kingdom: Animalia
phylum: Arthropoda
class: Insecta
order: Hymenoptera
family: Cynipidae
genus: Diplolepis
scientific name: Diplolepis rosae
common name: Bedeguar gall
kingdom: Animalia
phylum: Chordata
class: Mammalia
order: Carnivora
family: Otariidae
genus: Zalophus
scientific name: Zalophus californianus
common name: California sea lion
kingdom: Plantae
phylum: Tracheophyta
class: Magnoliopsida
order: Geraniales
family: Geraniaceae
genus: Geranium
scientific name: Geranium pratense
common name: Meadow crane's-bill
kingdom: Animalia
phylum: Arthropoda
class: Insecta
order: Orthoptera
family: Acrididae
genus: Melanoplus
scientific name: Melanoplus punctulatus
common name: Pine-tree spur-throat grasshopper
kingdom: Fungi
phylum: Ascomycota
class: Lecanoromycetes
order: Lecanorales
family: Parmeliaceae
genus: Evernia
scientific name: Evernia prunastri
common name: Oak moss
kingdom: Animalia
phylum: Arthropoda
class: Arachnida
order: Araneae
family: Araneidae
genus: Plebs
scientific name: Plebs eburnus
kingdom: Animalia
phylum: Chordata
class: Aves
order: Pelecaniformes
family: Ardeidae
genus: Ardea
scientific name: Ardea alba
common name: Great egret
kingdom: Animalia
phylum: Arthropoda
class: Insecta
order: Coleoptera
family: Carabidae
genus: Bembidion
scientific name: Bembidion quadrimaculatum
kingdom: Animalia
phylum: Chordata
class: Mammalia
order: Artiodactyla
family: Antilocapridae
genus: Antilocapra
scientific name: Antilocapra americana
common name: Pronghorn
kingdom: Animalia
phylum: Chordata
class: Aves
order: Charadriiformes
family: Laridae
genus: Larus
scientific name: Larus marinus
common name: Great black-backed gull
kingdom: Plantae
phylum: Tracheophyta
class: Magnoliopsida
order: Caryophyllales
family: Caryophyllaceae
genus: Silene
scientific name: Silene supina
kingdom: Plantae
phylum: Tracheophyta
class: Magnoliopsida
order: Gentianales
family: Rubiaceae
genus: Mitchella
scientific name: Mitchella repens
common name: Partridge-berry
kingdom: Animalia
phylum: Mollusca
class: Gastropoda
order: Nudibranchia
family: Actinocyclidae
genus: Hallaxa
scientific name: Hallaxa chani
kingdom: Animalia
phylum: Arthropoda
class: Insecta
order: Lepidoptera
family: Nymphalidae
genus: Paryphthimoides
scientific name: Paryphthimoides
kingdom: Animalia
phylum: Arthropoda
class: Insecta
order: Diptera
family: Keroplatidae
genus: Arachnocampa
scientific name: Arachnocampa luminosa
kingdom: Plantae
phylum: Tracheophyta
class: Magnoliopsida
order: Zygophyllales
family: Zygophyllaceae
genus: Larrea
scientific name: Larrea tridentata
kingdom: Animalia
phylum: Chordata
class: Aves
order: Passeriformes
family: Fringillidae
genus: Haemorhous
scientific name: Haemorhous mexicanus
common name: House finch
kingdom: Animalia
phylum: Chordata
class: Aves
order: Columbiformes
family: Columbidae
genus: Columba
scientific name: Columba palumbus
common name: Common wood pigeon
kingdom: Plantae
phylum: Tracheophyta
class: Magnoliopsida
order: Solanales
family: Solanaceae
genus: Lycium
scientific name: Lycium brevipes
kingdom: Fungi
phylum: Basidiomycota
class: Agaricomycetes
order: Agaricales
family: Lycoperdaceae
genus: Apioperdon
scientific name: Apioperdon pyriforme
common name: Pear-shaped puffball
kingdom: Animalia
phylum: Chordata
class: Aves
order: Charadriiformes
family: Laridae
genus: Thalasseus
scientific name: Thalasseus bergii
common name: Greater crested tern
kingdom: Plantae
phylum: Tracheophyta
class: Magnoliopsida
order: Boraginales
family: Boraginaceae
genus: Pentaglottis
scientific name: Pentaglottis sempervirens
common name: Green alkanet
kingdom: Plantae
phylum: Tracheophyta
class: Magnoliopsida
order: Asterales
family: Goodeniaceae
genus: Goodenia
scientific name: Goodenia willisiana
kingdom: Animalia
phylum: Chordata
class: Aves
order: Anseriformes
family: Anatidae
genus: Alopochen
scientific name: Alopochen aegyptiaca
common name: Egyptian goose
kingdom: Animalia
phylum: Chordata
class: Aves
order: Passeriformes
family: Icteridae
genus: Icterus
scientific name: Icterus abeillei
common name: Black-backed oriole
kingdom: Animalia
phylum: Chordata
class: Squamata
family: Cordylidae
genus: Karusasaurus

*EXERCISE REQUIREMENTS*.
Copy out the lines above, from the line containing "family: Lycoperdaceae" up to and including the line containing "family: Boraginaceae", with no changes.

*ANSWER FOR THIS EXERCISE*.
family: Lycoperdaceae
genus: Apioperdon
scientific name: Apioperdon pyriforme
common name: Pear-shaped puffball
kingdom: Animalia
phylum: Chordata
class: Aves
order: Charadriiformes
family: Laridae
genus: Thalasseus
scientific name: Thalasseus bergii
common name: Greater crested tern
kingdom: Plantae
phylum: Tracheophyta
class: Magnoliopsida
order: Boraginales
family: Boraginaceae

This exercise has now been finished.